GW students with only a few dollars to spare are now able to hop on a bus to New York City and get out of the District.

Starting May 30, Megabus, a subsidiary of Coach USA, will become the second company to open a route between downtown D.C. and New York’s Penn Station that can cost riders as little as $1. BoltBus, a Greyhound subsidiary, also began operation from the District to New York this year.

“We don’t just split the coach market that’s already there,” said Byrony Chamberlain, director of operations for Coach USA. “The one thing we’ve found is that we don’t have the standard kind of customer.”

She added, however, that the competition from BoltBus is “certainly going to affect (Megabus).”

Following the lead of low cost airlines such as Southwest, Megabus and BoltBus offer low-priced tickets for passengers who book early. Prices rise as the departure date approaches.

For BoltBus’s opening week in March, all fares were $1. Megabus will offer free rides and a 50-cent booking fee from May 30 to June 4, its opening week.

Both companies will continue to have at least one $1 seat per trip for passengers who book online well in advance of their departure dates.

Most one-way trips to New York on BoltBus will cost $25 when the ticket is bought from the bus driver before departure. Megabus will cost as much as $21 for a ride to New York, and passengers can book tickets online up to one hour before departure. A Greyhound bus ride to New York costs $22.

Low-cost carriers represent a new business model, said Duane J. DeBruyne, spokesman for the Federal Motor Carrier Safety Administration at the Department of Transportation.

Both BoltBus and Megabus provide wireless internet and power outlets – two features that distinguish them from other low-cost options like Tony Coach, a company that offers bus service to New York’s Chinatown from outside the Foggy Bottom/GWU Metro Station.

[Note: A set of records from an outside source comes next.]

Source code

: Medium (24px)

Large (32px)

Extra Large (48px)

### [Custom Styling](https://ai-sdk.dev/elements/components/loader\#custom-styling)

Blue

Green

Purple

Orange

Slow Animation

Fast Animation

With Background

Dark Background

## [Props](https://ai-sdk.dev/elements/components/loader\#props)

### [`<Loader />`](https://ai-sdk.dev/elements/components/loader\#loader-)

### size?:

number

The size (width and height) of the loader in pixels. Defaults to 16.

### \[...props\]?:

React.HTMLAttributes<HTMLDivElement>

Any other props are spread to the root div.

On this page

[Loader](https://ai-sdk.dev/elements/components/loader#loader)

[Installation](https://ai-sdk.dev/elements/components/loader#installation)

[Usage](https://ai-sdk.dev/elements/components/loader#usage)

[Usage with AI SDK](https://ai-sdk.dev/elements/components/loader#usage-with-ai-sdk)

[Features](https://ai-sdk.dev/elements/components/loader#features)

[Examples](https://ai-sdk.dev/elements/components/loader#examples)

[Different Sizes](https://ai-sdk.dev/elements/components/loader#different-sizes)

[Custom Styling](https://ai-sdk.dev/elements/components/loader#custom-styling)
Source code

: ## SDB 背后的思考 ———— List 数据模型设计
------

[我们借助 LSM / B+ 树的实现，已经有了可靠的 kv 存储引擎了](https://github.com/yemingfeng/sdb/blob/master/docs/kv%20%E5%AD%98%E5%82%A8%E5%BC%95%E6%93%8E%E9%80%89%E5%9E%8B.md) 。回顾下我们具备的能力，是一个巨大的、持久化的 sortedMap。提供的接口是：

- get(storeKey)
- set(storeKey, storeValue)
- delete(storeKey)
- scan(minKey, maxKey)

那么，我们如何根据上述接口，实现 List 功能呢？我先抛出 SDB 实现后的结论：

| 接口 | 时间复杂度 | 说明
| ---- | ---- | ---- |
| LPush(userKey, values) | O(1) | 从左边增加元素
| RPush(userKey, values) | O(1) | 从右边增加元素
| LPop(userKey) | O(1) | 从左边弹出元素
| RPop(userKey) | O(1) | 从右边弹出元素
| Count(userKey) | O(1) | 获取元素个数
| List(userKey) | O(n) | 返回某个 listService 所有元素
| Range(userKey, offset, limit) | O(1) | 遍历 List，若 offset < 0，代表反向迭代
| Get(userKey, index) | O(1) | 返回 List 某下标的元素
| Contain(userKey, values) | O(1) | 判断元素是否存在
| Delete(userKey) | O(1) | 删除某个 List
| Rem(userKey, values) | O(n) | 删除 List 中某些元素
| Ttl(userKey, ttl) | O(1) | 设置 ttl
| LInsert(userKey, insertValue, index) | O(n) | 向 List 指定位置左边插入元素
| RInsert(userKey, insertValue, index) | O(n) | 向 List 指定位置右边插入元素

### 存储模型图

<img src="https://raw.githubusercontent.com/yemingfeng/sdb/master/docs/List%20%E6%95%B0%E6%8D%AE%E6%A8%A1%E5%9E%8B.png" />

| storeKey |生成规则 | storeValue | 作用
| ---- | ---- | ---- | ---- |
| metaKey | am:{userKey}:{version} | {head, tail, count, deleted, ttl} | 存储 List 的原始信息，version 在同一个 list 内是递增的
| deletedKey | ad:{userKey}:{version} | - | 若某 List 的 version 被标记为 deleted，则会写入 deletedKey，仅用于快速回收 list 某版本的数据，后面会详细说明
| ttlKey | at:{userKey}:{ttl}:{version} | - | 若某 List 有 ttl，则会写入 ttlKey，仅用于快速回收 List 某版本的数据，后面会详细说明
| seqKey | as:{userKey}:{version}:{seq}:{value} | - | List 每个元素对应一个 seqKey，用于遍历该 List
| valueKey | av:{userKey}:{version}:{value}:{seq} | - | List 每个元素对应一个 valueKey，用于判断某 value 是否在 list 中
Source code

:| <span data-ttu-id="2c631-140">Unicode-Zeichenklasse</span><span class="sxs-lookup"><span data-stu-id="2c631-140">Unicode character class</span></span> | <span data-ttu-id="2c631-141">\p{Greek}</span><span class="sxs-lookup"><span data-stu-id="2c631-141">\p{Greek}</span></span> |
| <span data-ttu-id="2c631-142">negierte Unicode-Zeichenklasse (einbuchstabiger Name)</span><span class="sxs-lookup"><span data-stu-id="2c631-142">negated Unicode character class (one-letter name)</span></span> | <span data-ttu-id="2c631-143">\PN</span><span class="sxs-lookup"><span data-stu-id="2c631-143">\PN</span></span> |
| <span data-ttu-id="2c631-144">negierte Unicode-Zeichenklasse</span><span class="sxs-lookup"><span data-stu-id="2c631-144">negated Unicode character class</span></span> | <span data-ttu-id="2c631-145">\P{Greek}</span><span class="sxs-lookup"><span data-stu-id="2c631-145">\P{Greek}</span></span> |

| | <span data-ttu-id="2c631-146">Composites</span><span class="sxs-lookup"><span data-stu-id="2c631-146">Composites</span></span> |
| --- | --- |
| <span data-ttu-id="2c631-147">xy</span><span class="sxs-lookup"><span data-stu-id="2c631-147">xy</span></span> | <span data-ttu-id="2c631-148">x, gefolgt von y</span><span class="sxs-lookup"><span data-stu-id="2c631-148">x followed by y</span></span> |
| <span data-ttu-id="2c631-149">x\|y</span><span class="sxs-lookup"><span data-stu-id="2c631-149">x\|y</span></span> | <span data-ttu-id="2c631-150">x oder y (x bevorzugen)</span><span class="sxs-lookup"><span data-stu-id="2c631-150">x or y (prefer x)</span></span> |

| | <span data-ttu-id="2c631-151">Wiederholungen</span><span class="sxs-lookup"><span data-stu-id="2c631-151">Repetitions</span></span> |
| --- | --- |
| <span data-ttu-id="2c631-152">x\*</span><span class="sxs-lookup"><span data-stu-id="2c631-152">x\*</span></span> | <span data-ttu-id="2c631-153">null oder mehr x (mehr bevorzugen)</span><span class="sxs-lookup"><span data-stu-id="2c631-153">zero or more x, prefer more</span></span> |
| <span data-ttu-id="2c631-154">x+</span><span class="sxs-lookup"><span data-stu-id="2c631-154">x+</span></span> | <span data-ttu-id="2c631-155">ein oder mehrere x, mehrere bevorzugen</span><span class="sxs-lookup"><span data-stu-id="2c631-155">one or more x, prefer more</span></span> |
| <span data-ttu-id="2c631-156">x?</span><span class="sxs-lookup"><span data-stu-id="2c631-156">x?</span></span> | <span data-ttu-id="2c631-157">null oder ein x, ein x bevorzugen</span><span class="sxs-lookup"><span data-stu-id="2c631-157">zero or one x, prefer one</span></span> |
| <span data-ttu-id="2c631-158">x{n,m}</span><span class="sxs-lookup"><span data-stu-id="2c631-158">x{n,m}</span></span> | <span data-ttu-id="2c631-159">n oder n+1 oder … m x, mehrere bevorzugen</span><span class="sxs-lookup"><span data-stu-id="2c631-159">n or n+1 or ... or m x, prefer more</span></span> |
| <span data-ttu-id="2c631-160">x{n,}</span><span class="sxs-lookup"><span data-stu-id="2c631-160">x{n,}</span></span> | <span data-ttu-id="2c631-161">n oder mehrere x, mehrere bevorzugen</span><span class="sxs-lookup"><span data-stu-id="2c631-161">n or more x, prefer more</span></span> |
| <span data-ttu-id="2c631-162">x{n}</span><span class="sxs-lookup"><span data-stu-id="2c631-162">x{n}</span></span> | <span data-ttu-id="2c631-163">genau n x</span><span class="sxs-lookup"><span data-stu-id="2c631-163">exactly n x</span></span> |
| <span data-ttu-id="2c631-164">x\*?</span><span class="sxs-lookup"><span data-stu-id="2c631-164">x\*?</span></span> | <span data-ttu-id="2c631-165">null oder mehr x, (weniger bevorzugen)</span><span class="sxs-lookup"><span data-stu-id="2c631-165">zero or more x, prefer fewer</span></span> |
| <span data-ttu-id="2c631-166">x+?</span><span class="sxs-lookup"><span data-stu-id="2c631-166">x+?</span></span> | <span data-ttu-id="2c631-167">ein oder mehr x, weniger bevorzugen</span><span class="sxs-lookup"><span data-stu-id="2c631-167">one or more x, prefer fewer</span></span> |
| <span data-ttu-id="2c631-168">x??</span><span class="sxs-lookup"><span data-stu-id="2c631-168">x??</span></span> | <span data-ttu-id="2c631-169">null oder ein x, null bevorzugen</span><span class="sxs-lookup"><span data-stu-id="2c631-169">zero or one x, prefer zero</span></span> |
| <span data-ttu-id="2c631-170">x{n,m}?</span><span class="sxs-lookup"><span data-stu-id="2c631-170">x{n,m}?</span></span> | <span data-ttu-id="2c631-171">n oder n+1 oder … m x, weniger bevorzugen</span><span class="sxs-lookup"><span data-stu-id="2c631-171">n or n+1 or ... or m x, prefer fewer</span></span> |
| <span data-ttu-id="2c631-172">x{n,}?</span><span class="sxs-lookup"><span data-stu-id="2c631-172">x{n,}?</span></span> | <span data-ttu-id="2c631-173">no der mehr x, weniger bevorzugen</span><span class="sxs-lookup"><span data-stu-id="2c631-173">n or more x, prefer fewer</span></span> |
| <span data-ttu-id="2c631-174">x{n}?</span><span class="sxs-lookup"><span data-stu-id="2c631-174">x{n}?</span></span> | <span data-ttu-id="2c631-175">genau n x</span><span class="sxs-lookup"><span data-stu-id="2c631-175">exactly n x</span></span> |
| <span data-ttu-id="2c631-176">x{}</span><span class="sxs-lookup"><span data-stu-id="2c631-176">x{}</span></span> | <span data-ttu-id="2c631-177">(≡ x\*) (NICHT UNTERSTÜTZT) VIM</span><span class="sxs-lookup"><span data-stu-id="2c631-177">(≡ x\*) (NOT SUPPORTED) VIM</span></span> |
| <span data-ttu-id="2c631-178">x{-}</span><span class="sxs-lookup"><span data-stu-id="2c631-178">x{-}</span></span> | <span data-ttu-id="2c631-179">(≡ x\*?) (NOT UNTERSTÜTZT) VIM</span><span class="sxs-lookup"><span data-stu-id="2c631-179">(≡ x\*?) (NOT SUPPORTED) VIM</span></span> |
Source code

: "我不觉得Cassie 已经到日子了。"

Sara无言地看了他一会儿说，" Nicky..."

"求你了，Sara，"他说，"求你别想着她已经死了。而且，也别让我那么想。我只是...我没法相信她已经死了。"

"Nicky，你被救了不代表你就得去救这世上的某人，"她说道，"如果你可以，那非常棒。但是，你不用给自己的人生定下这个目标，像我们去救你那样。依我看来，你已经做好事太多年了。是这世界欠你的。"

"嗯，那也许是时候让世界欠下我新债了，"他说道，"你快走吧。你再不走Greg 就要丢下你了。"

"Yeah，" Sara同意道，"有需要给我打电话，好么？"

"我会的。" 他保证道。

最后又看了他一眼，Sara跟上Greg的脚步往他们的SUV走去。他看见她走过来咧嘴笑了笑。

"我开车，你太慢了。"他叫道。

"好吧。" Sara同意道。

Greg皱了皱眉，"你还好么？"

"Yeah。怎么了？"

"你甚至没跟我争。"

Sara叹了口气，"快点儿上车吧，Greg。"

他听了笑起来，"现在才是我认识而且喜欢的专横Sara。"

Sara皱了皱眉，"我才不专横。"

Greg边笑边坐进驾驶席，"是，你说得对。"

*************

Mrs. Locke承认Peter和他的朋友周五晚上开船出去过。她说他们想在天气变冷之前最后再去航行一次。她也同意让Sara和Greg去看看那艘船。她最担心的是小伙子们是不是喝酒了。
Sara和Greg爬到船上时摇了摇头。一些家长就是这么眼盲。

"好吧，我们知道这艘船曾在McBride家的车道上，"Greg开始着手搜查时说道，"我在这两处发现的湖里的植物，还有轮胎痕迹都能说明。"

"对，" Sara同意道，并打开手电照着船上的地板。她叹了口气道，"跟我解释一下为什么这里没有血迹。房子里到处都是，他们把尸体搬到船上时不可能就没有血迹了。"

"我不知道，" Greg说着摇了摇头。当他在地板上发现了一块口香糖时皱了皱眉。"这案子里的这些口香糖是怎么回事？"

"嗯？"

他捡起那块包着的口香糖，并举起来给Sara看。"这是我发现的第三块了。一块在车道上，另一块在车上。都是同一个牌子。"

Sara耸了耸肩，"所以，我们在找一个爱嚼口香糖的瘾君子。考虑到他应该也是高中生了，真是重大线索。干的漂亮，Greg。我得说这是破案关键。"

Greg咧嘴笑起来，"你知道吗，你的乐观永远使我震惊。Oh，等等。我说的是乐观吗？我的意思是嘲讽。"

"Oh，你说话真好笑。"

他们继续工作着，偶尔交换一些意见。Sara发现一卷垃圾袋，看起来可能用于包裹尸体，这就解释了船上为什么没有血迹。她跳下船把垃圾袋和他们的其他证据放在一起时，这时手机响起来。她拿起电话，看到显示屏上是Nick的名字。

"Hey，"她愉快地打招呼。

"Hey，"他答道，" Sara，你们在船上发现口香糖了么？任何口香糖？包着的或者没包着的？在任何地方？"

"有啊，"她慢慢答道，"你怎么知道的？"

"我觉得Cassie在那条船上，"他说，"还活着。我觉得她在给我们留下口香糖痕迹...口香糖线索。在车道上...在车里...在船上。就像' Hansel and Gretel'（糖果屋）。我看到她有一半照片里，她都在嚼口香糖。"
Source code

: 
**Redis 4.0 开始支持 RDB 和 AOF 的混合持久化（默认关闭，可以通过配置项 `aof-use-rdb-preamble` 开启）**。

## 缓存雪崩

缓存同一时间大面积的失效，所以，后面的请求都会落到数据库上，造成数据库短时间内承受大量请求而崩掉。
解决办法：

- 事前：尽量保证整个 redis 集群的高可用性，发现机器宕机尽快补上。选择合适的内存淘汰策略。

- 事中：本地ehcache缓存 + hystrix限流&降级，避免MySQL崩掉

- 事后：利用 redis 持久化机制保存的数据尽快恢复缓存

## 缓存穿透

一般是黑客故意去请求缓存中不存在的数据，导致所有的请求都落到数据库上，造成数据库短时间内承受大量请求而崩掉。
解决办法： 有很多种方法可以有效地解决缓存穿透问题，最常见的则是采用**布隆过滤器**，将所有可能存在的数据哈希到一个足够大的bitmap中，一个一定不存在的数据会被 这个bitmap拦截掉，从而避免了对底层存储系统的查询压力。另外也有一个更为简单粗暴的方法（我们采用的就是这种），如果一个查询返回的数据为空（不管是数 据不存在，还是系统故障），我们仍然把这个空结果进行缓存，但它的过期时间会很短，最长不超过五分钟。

“We saw a need in the (Mid-Atlantic) market . that wasn’t being met by any other bus companies,” said Abby Wambaugh, a spokesperson for Greyhound.

Margaret Amenyo, a frequent traveler on Apex Bus, another discount bus company, said the $1 price seems “more than reasonable,” but that she would be unwilling to give up any degree of comfort for that price as the $20 she normally pays for a ticket to New York is also “reasonable.”

She said, “some of the lesser-quality lines have buses with odor problems, like stale cigarettes or just a general unpleasing scent.”